C’est à ce prix-là que la cybersécurité pourra s’insérer dans un parcours attractif et drainer les meilleurs talents, qui se tournent aujourd’hui plus volontiers vers la gestion des données et l’intelligence artificielle, la transition numérique, l’omnicanalité, le génie logiciel ou les opérations.
Un périmètre qui s’élargit
La nécessité d’avoir des profils de haut niveau sur le poste de RSSI est corrélée à l’élargissement de son périmètre à mesure que les besoins technologiques des sociétés s’accentuent (notamment dans le cadre du développement de l’intelligence artificielle). S’il s’agissait à l’origine d’assurer une « veille technologique » pour prévenir les attaques et orchestrer des réponses en cas de crise, les missions se sont depuis largement transformées au gré des nouveaux défis auxquels les entreprises font face.

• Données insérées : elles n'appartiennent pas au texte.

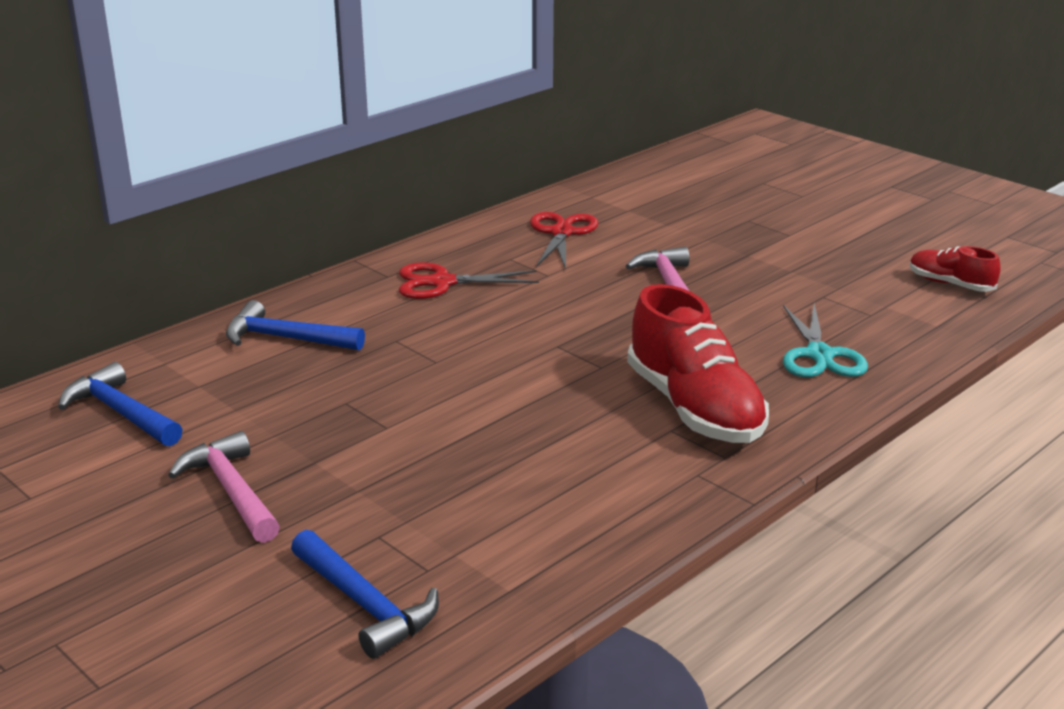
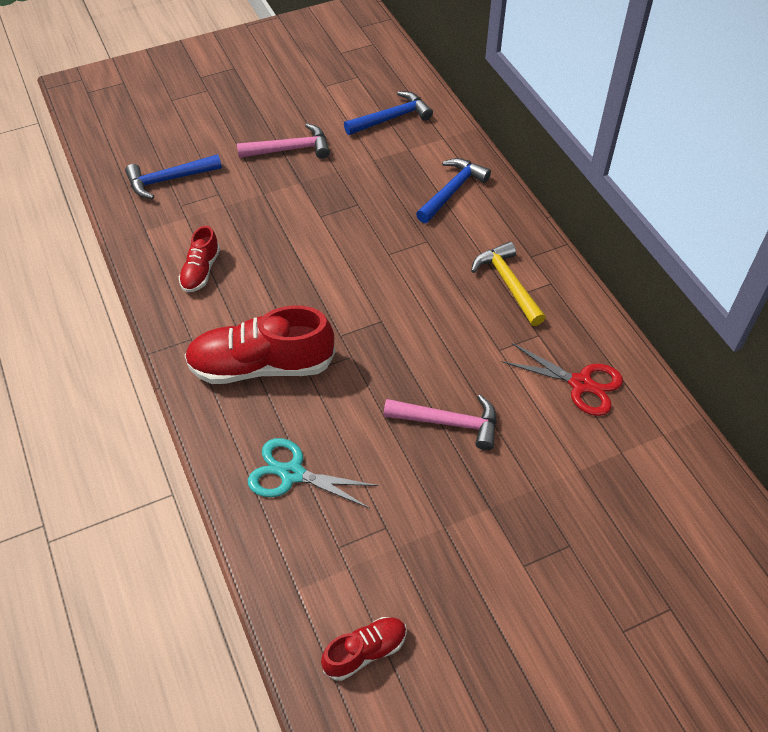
camera: 110 degrees right, 25 degrees up
(442, 283) = (508, 283): red scissors -> yellow hammer
(565, 502) = (201, 271): none -> red shoe

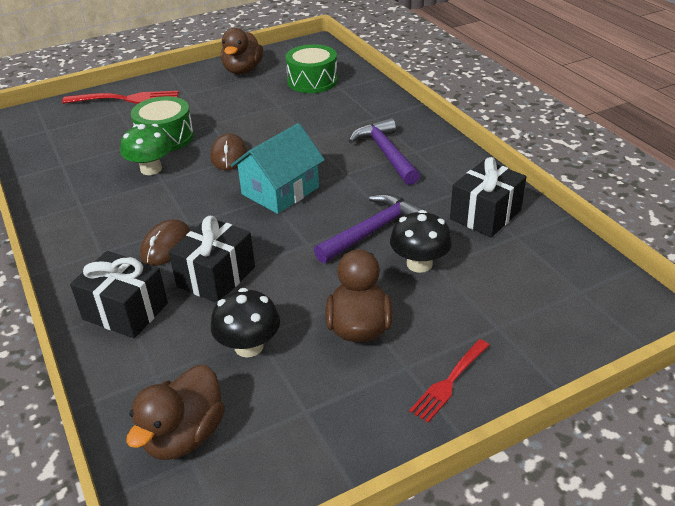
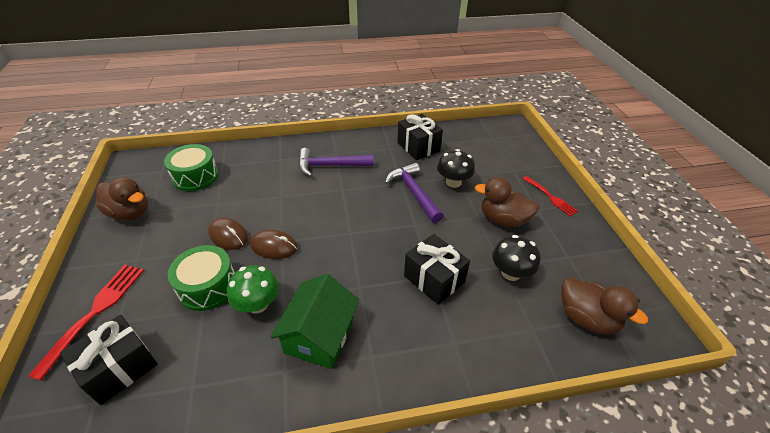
camera: 75 degrees left, 5 degrees up
(120, 214) = (319, 335): none -> green house
(125, 311) = (458, 342): black gift -> black gift (120, 368)
(166, 246) = (383, 305): brown mouse -> brown mouse (228, 235)
(280, 191) = (344, 225): turquoise house -> none

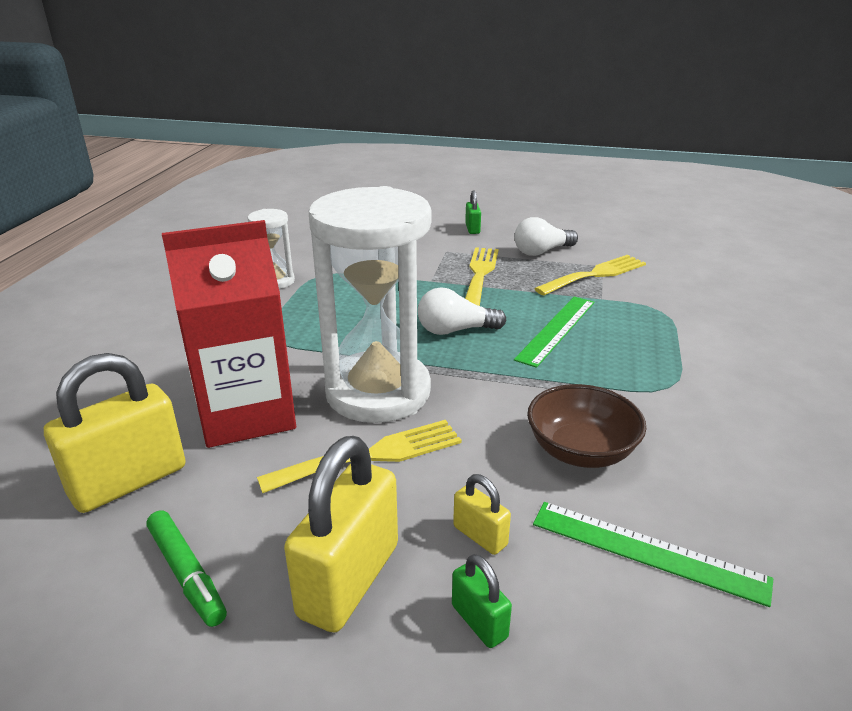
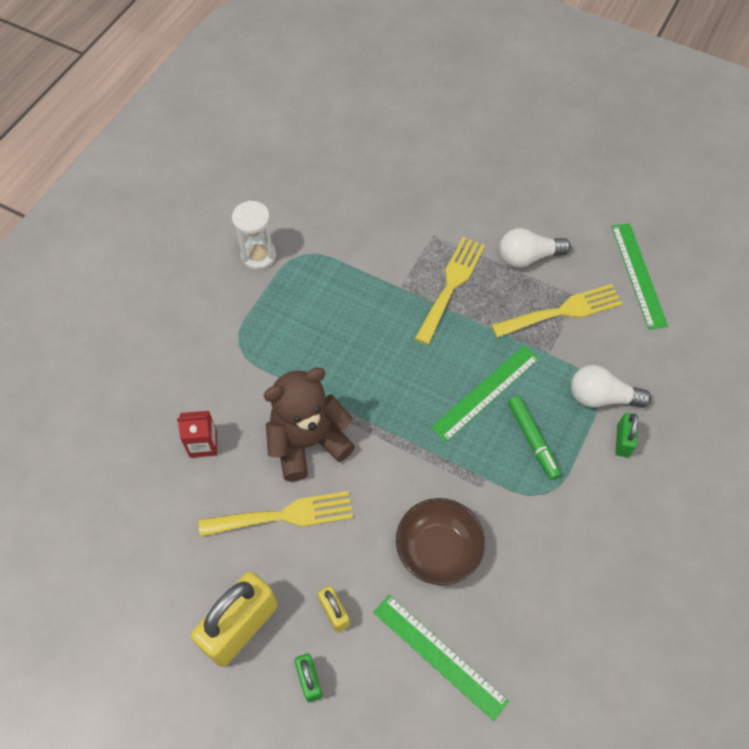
camera: 15 degrees right, 30 degrees up
(129, 481) = (114, 499): yellow padlock -> none
(187, 574) = (143, 594): green marker -> green marker (532, 440)
(246, 413) = (203, 444): red carton -> red carton, size x0.41
(378, 392) = (308, 442): white hourglass -> brown teddy bear
(455, 330) = (396, 373): white light bulb -> white light bulb (601, 397)
(472, 229) = (474, 196): green padlock -> green padlock (623, 441)
(646, 249) = (638, 275): none -> green ruler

Les évolutions réglementaires et l’accroissement des risques (cyberattaques de plus en plus nombreuses, risques géopolitiques accrus, périmètre technologique des sociétés en constante extension) rendent obligatoire pour le RSSI de se confronter parallèlement à des questions d’assurance et de conformité. Il s’agit de répondre à des exigences de sécurité de plus en plus élevées, de management pour encadrer des équipes grandissantes ou encore de conduite du changement dans le cadre des transformations numériques des organisations. Autant de prérogatives qui appellent de réelles qualités de communicant et des compétences relationnelles permettant de peser dans les processus de décision.
Une disparité entre l’Europe et le monde anglo-saxon
Si les pays anglo-saxons, à commencer par les États-Unis, ont pris la pleine mesure de ce changement de paradigme et accordent aux RSSI (qui ont d’ailleurs généralement le statut de « Directeur » dans les entreprises outre-Atlantique) un poids stratégique de premier plan, ce changement ne s’est pas encore opéré en Europe où ce poste est encore trop systématiquement occupé par des profils strictement techniques, sans réel pouvoir d’influence.
Un tournant doit donc encore être pris pour accroître la compréhension des enjeux de cybersécurité dans les instances de direction mais aussi dans l’ensemble des organisations. En naîtra une collaboration renforcée des RSSI avec les métiers pour co-construire des systèmes d’information répondant aux besoins des opérations et des fonctions transverses, tout en étant pensés pour que leur vulnérabilité aux cyberattaques soit maîtrisée et réponde à des risques calculés.
Si cette transition est bien sûr un processus déjà à l’œuvre dans les entreprises européennes, le contexte géopolitique, économique et réglementaire international nous encourage encore davantage à l’accélérer.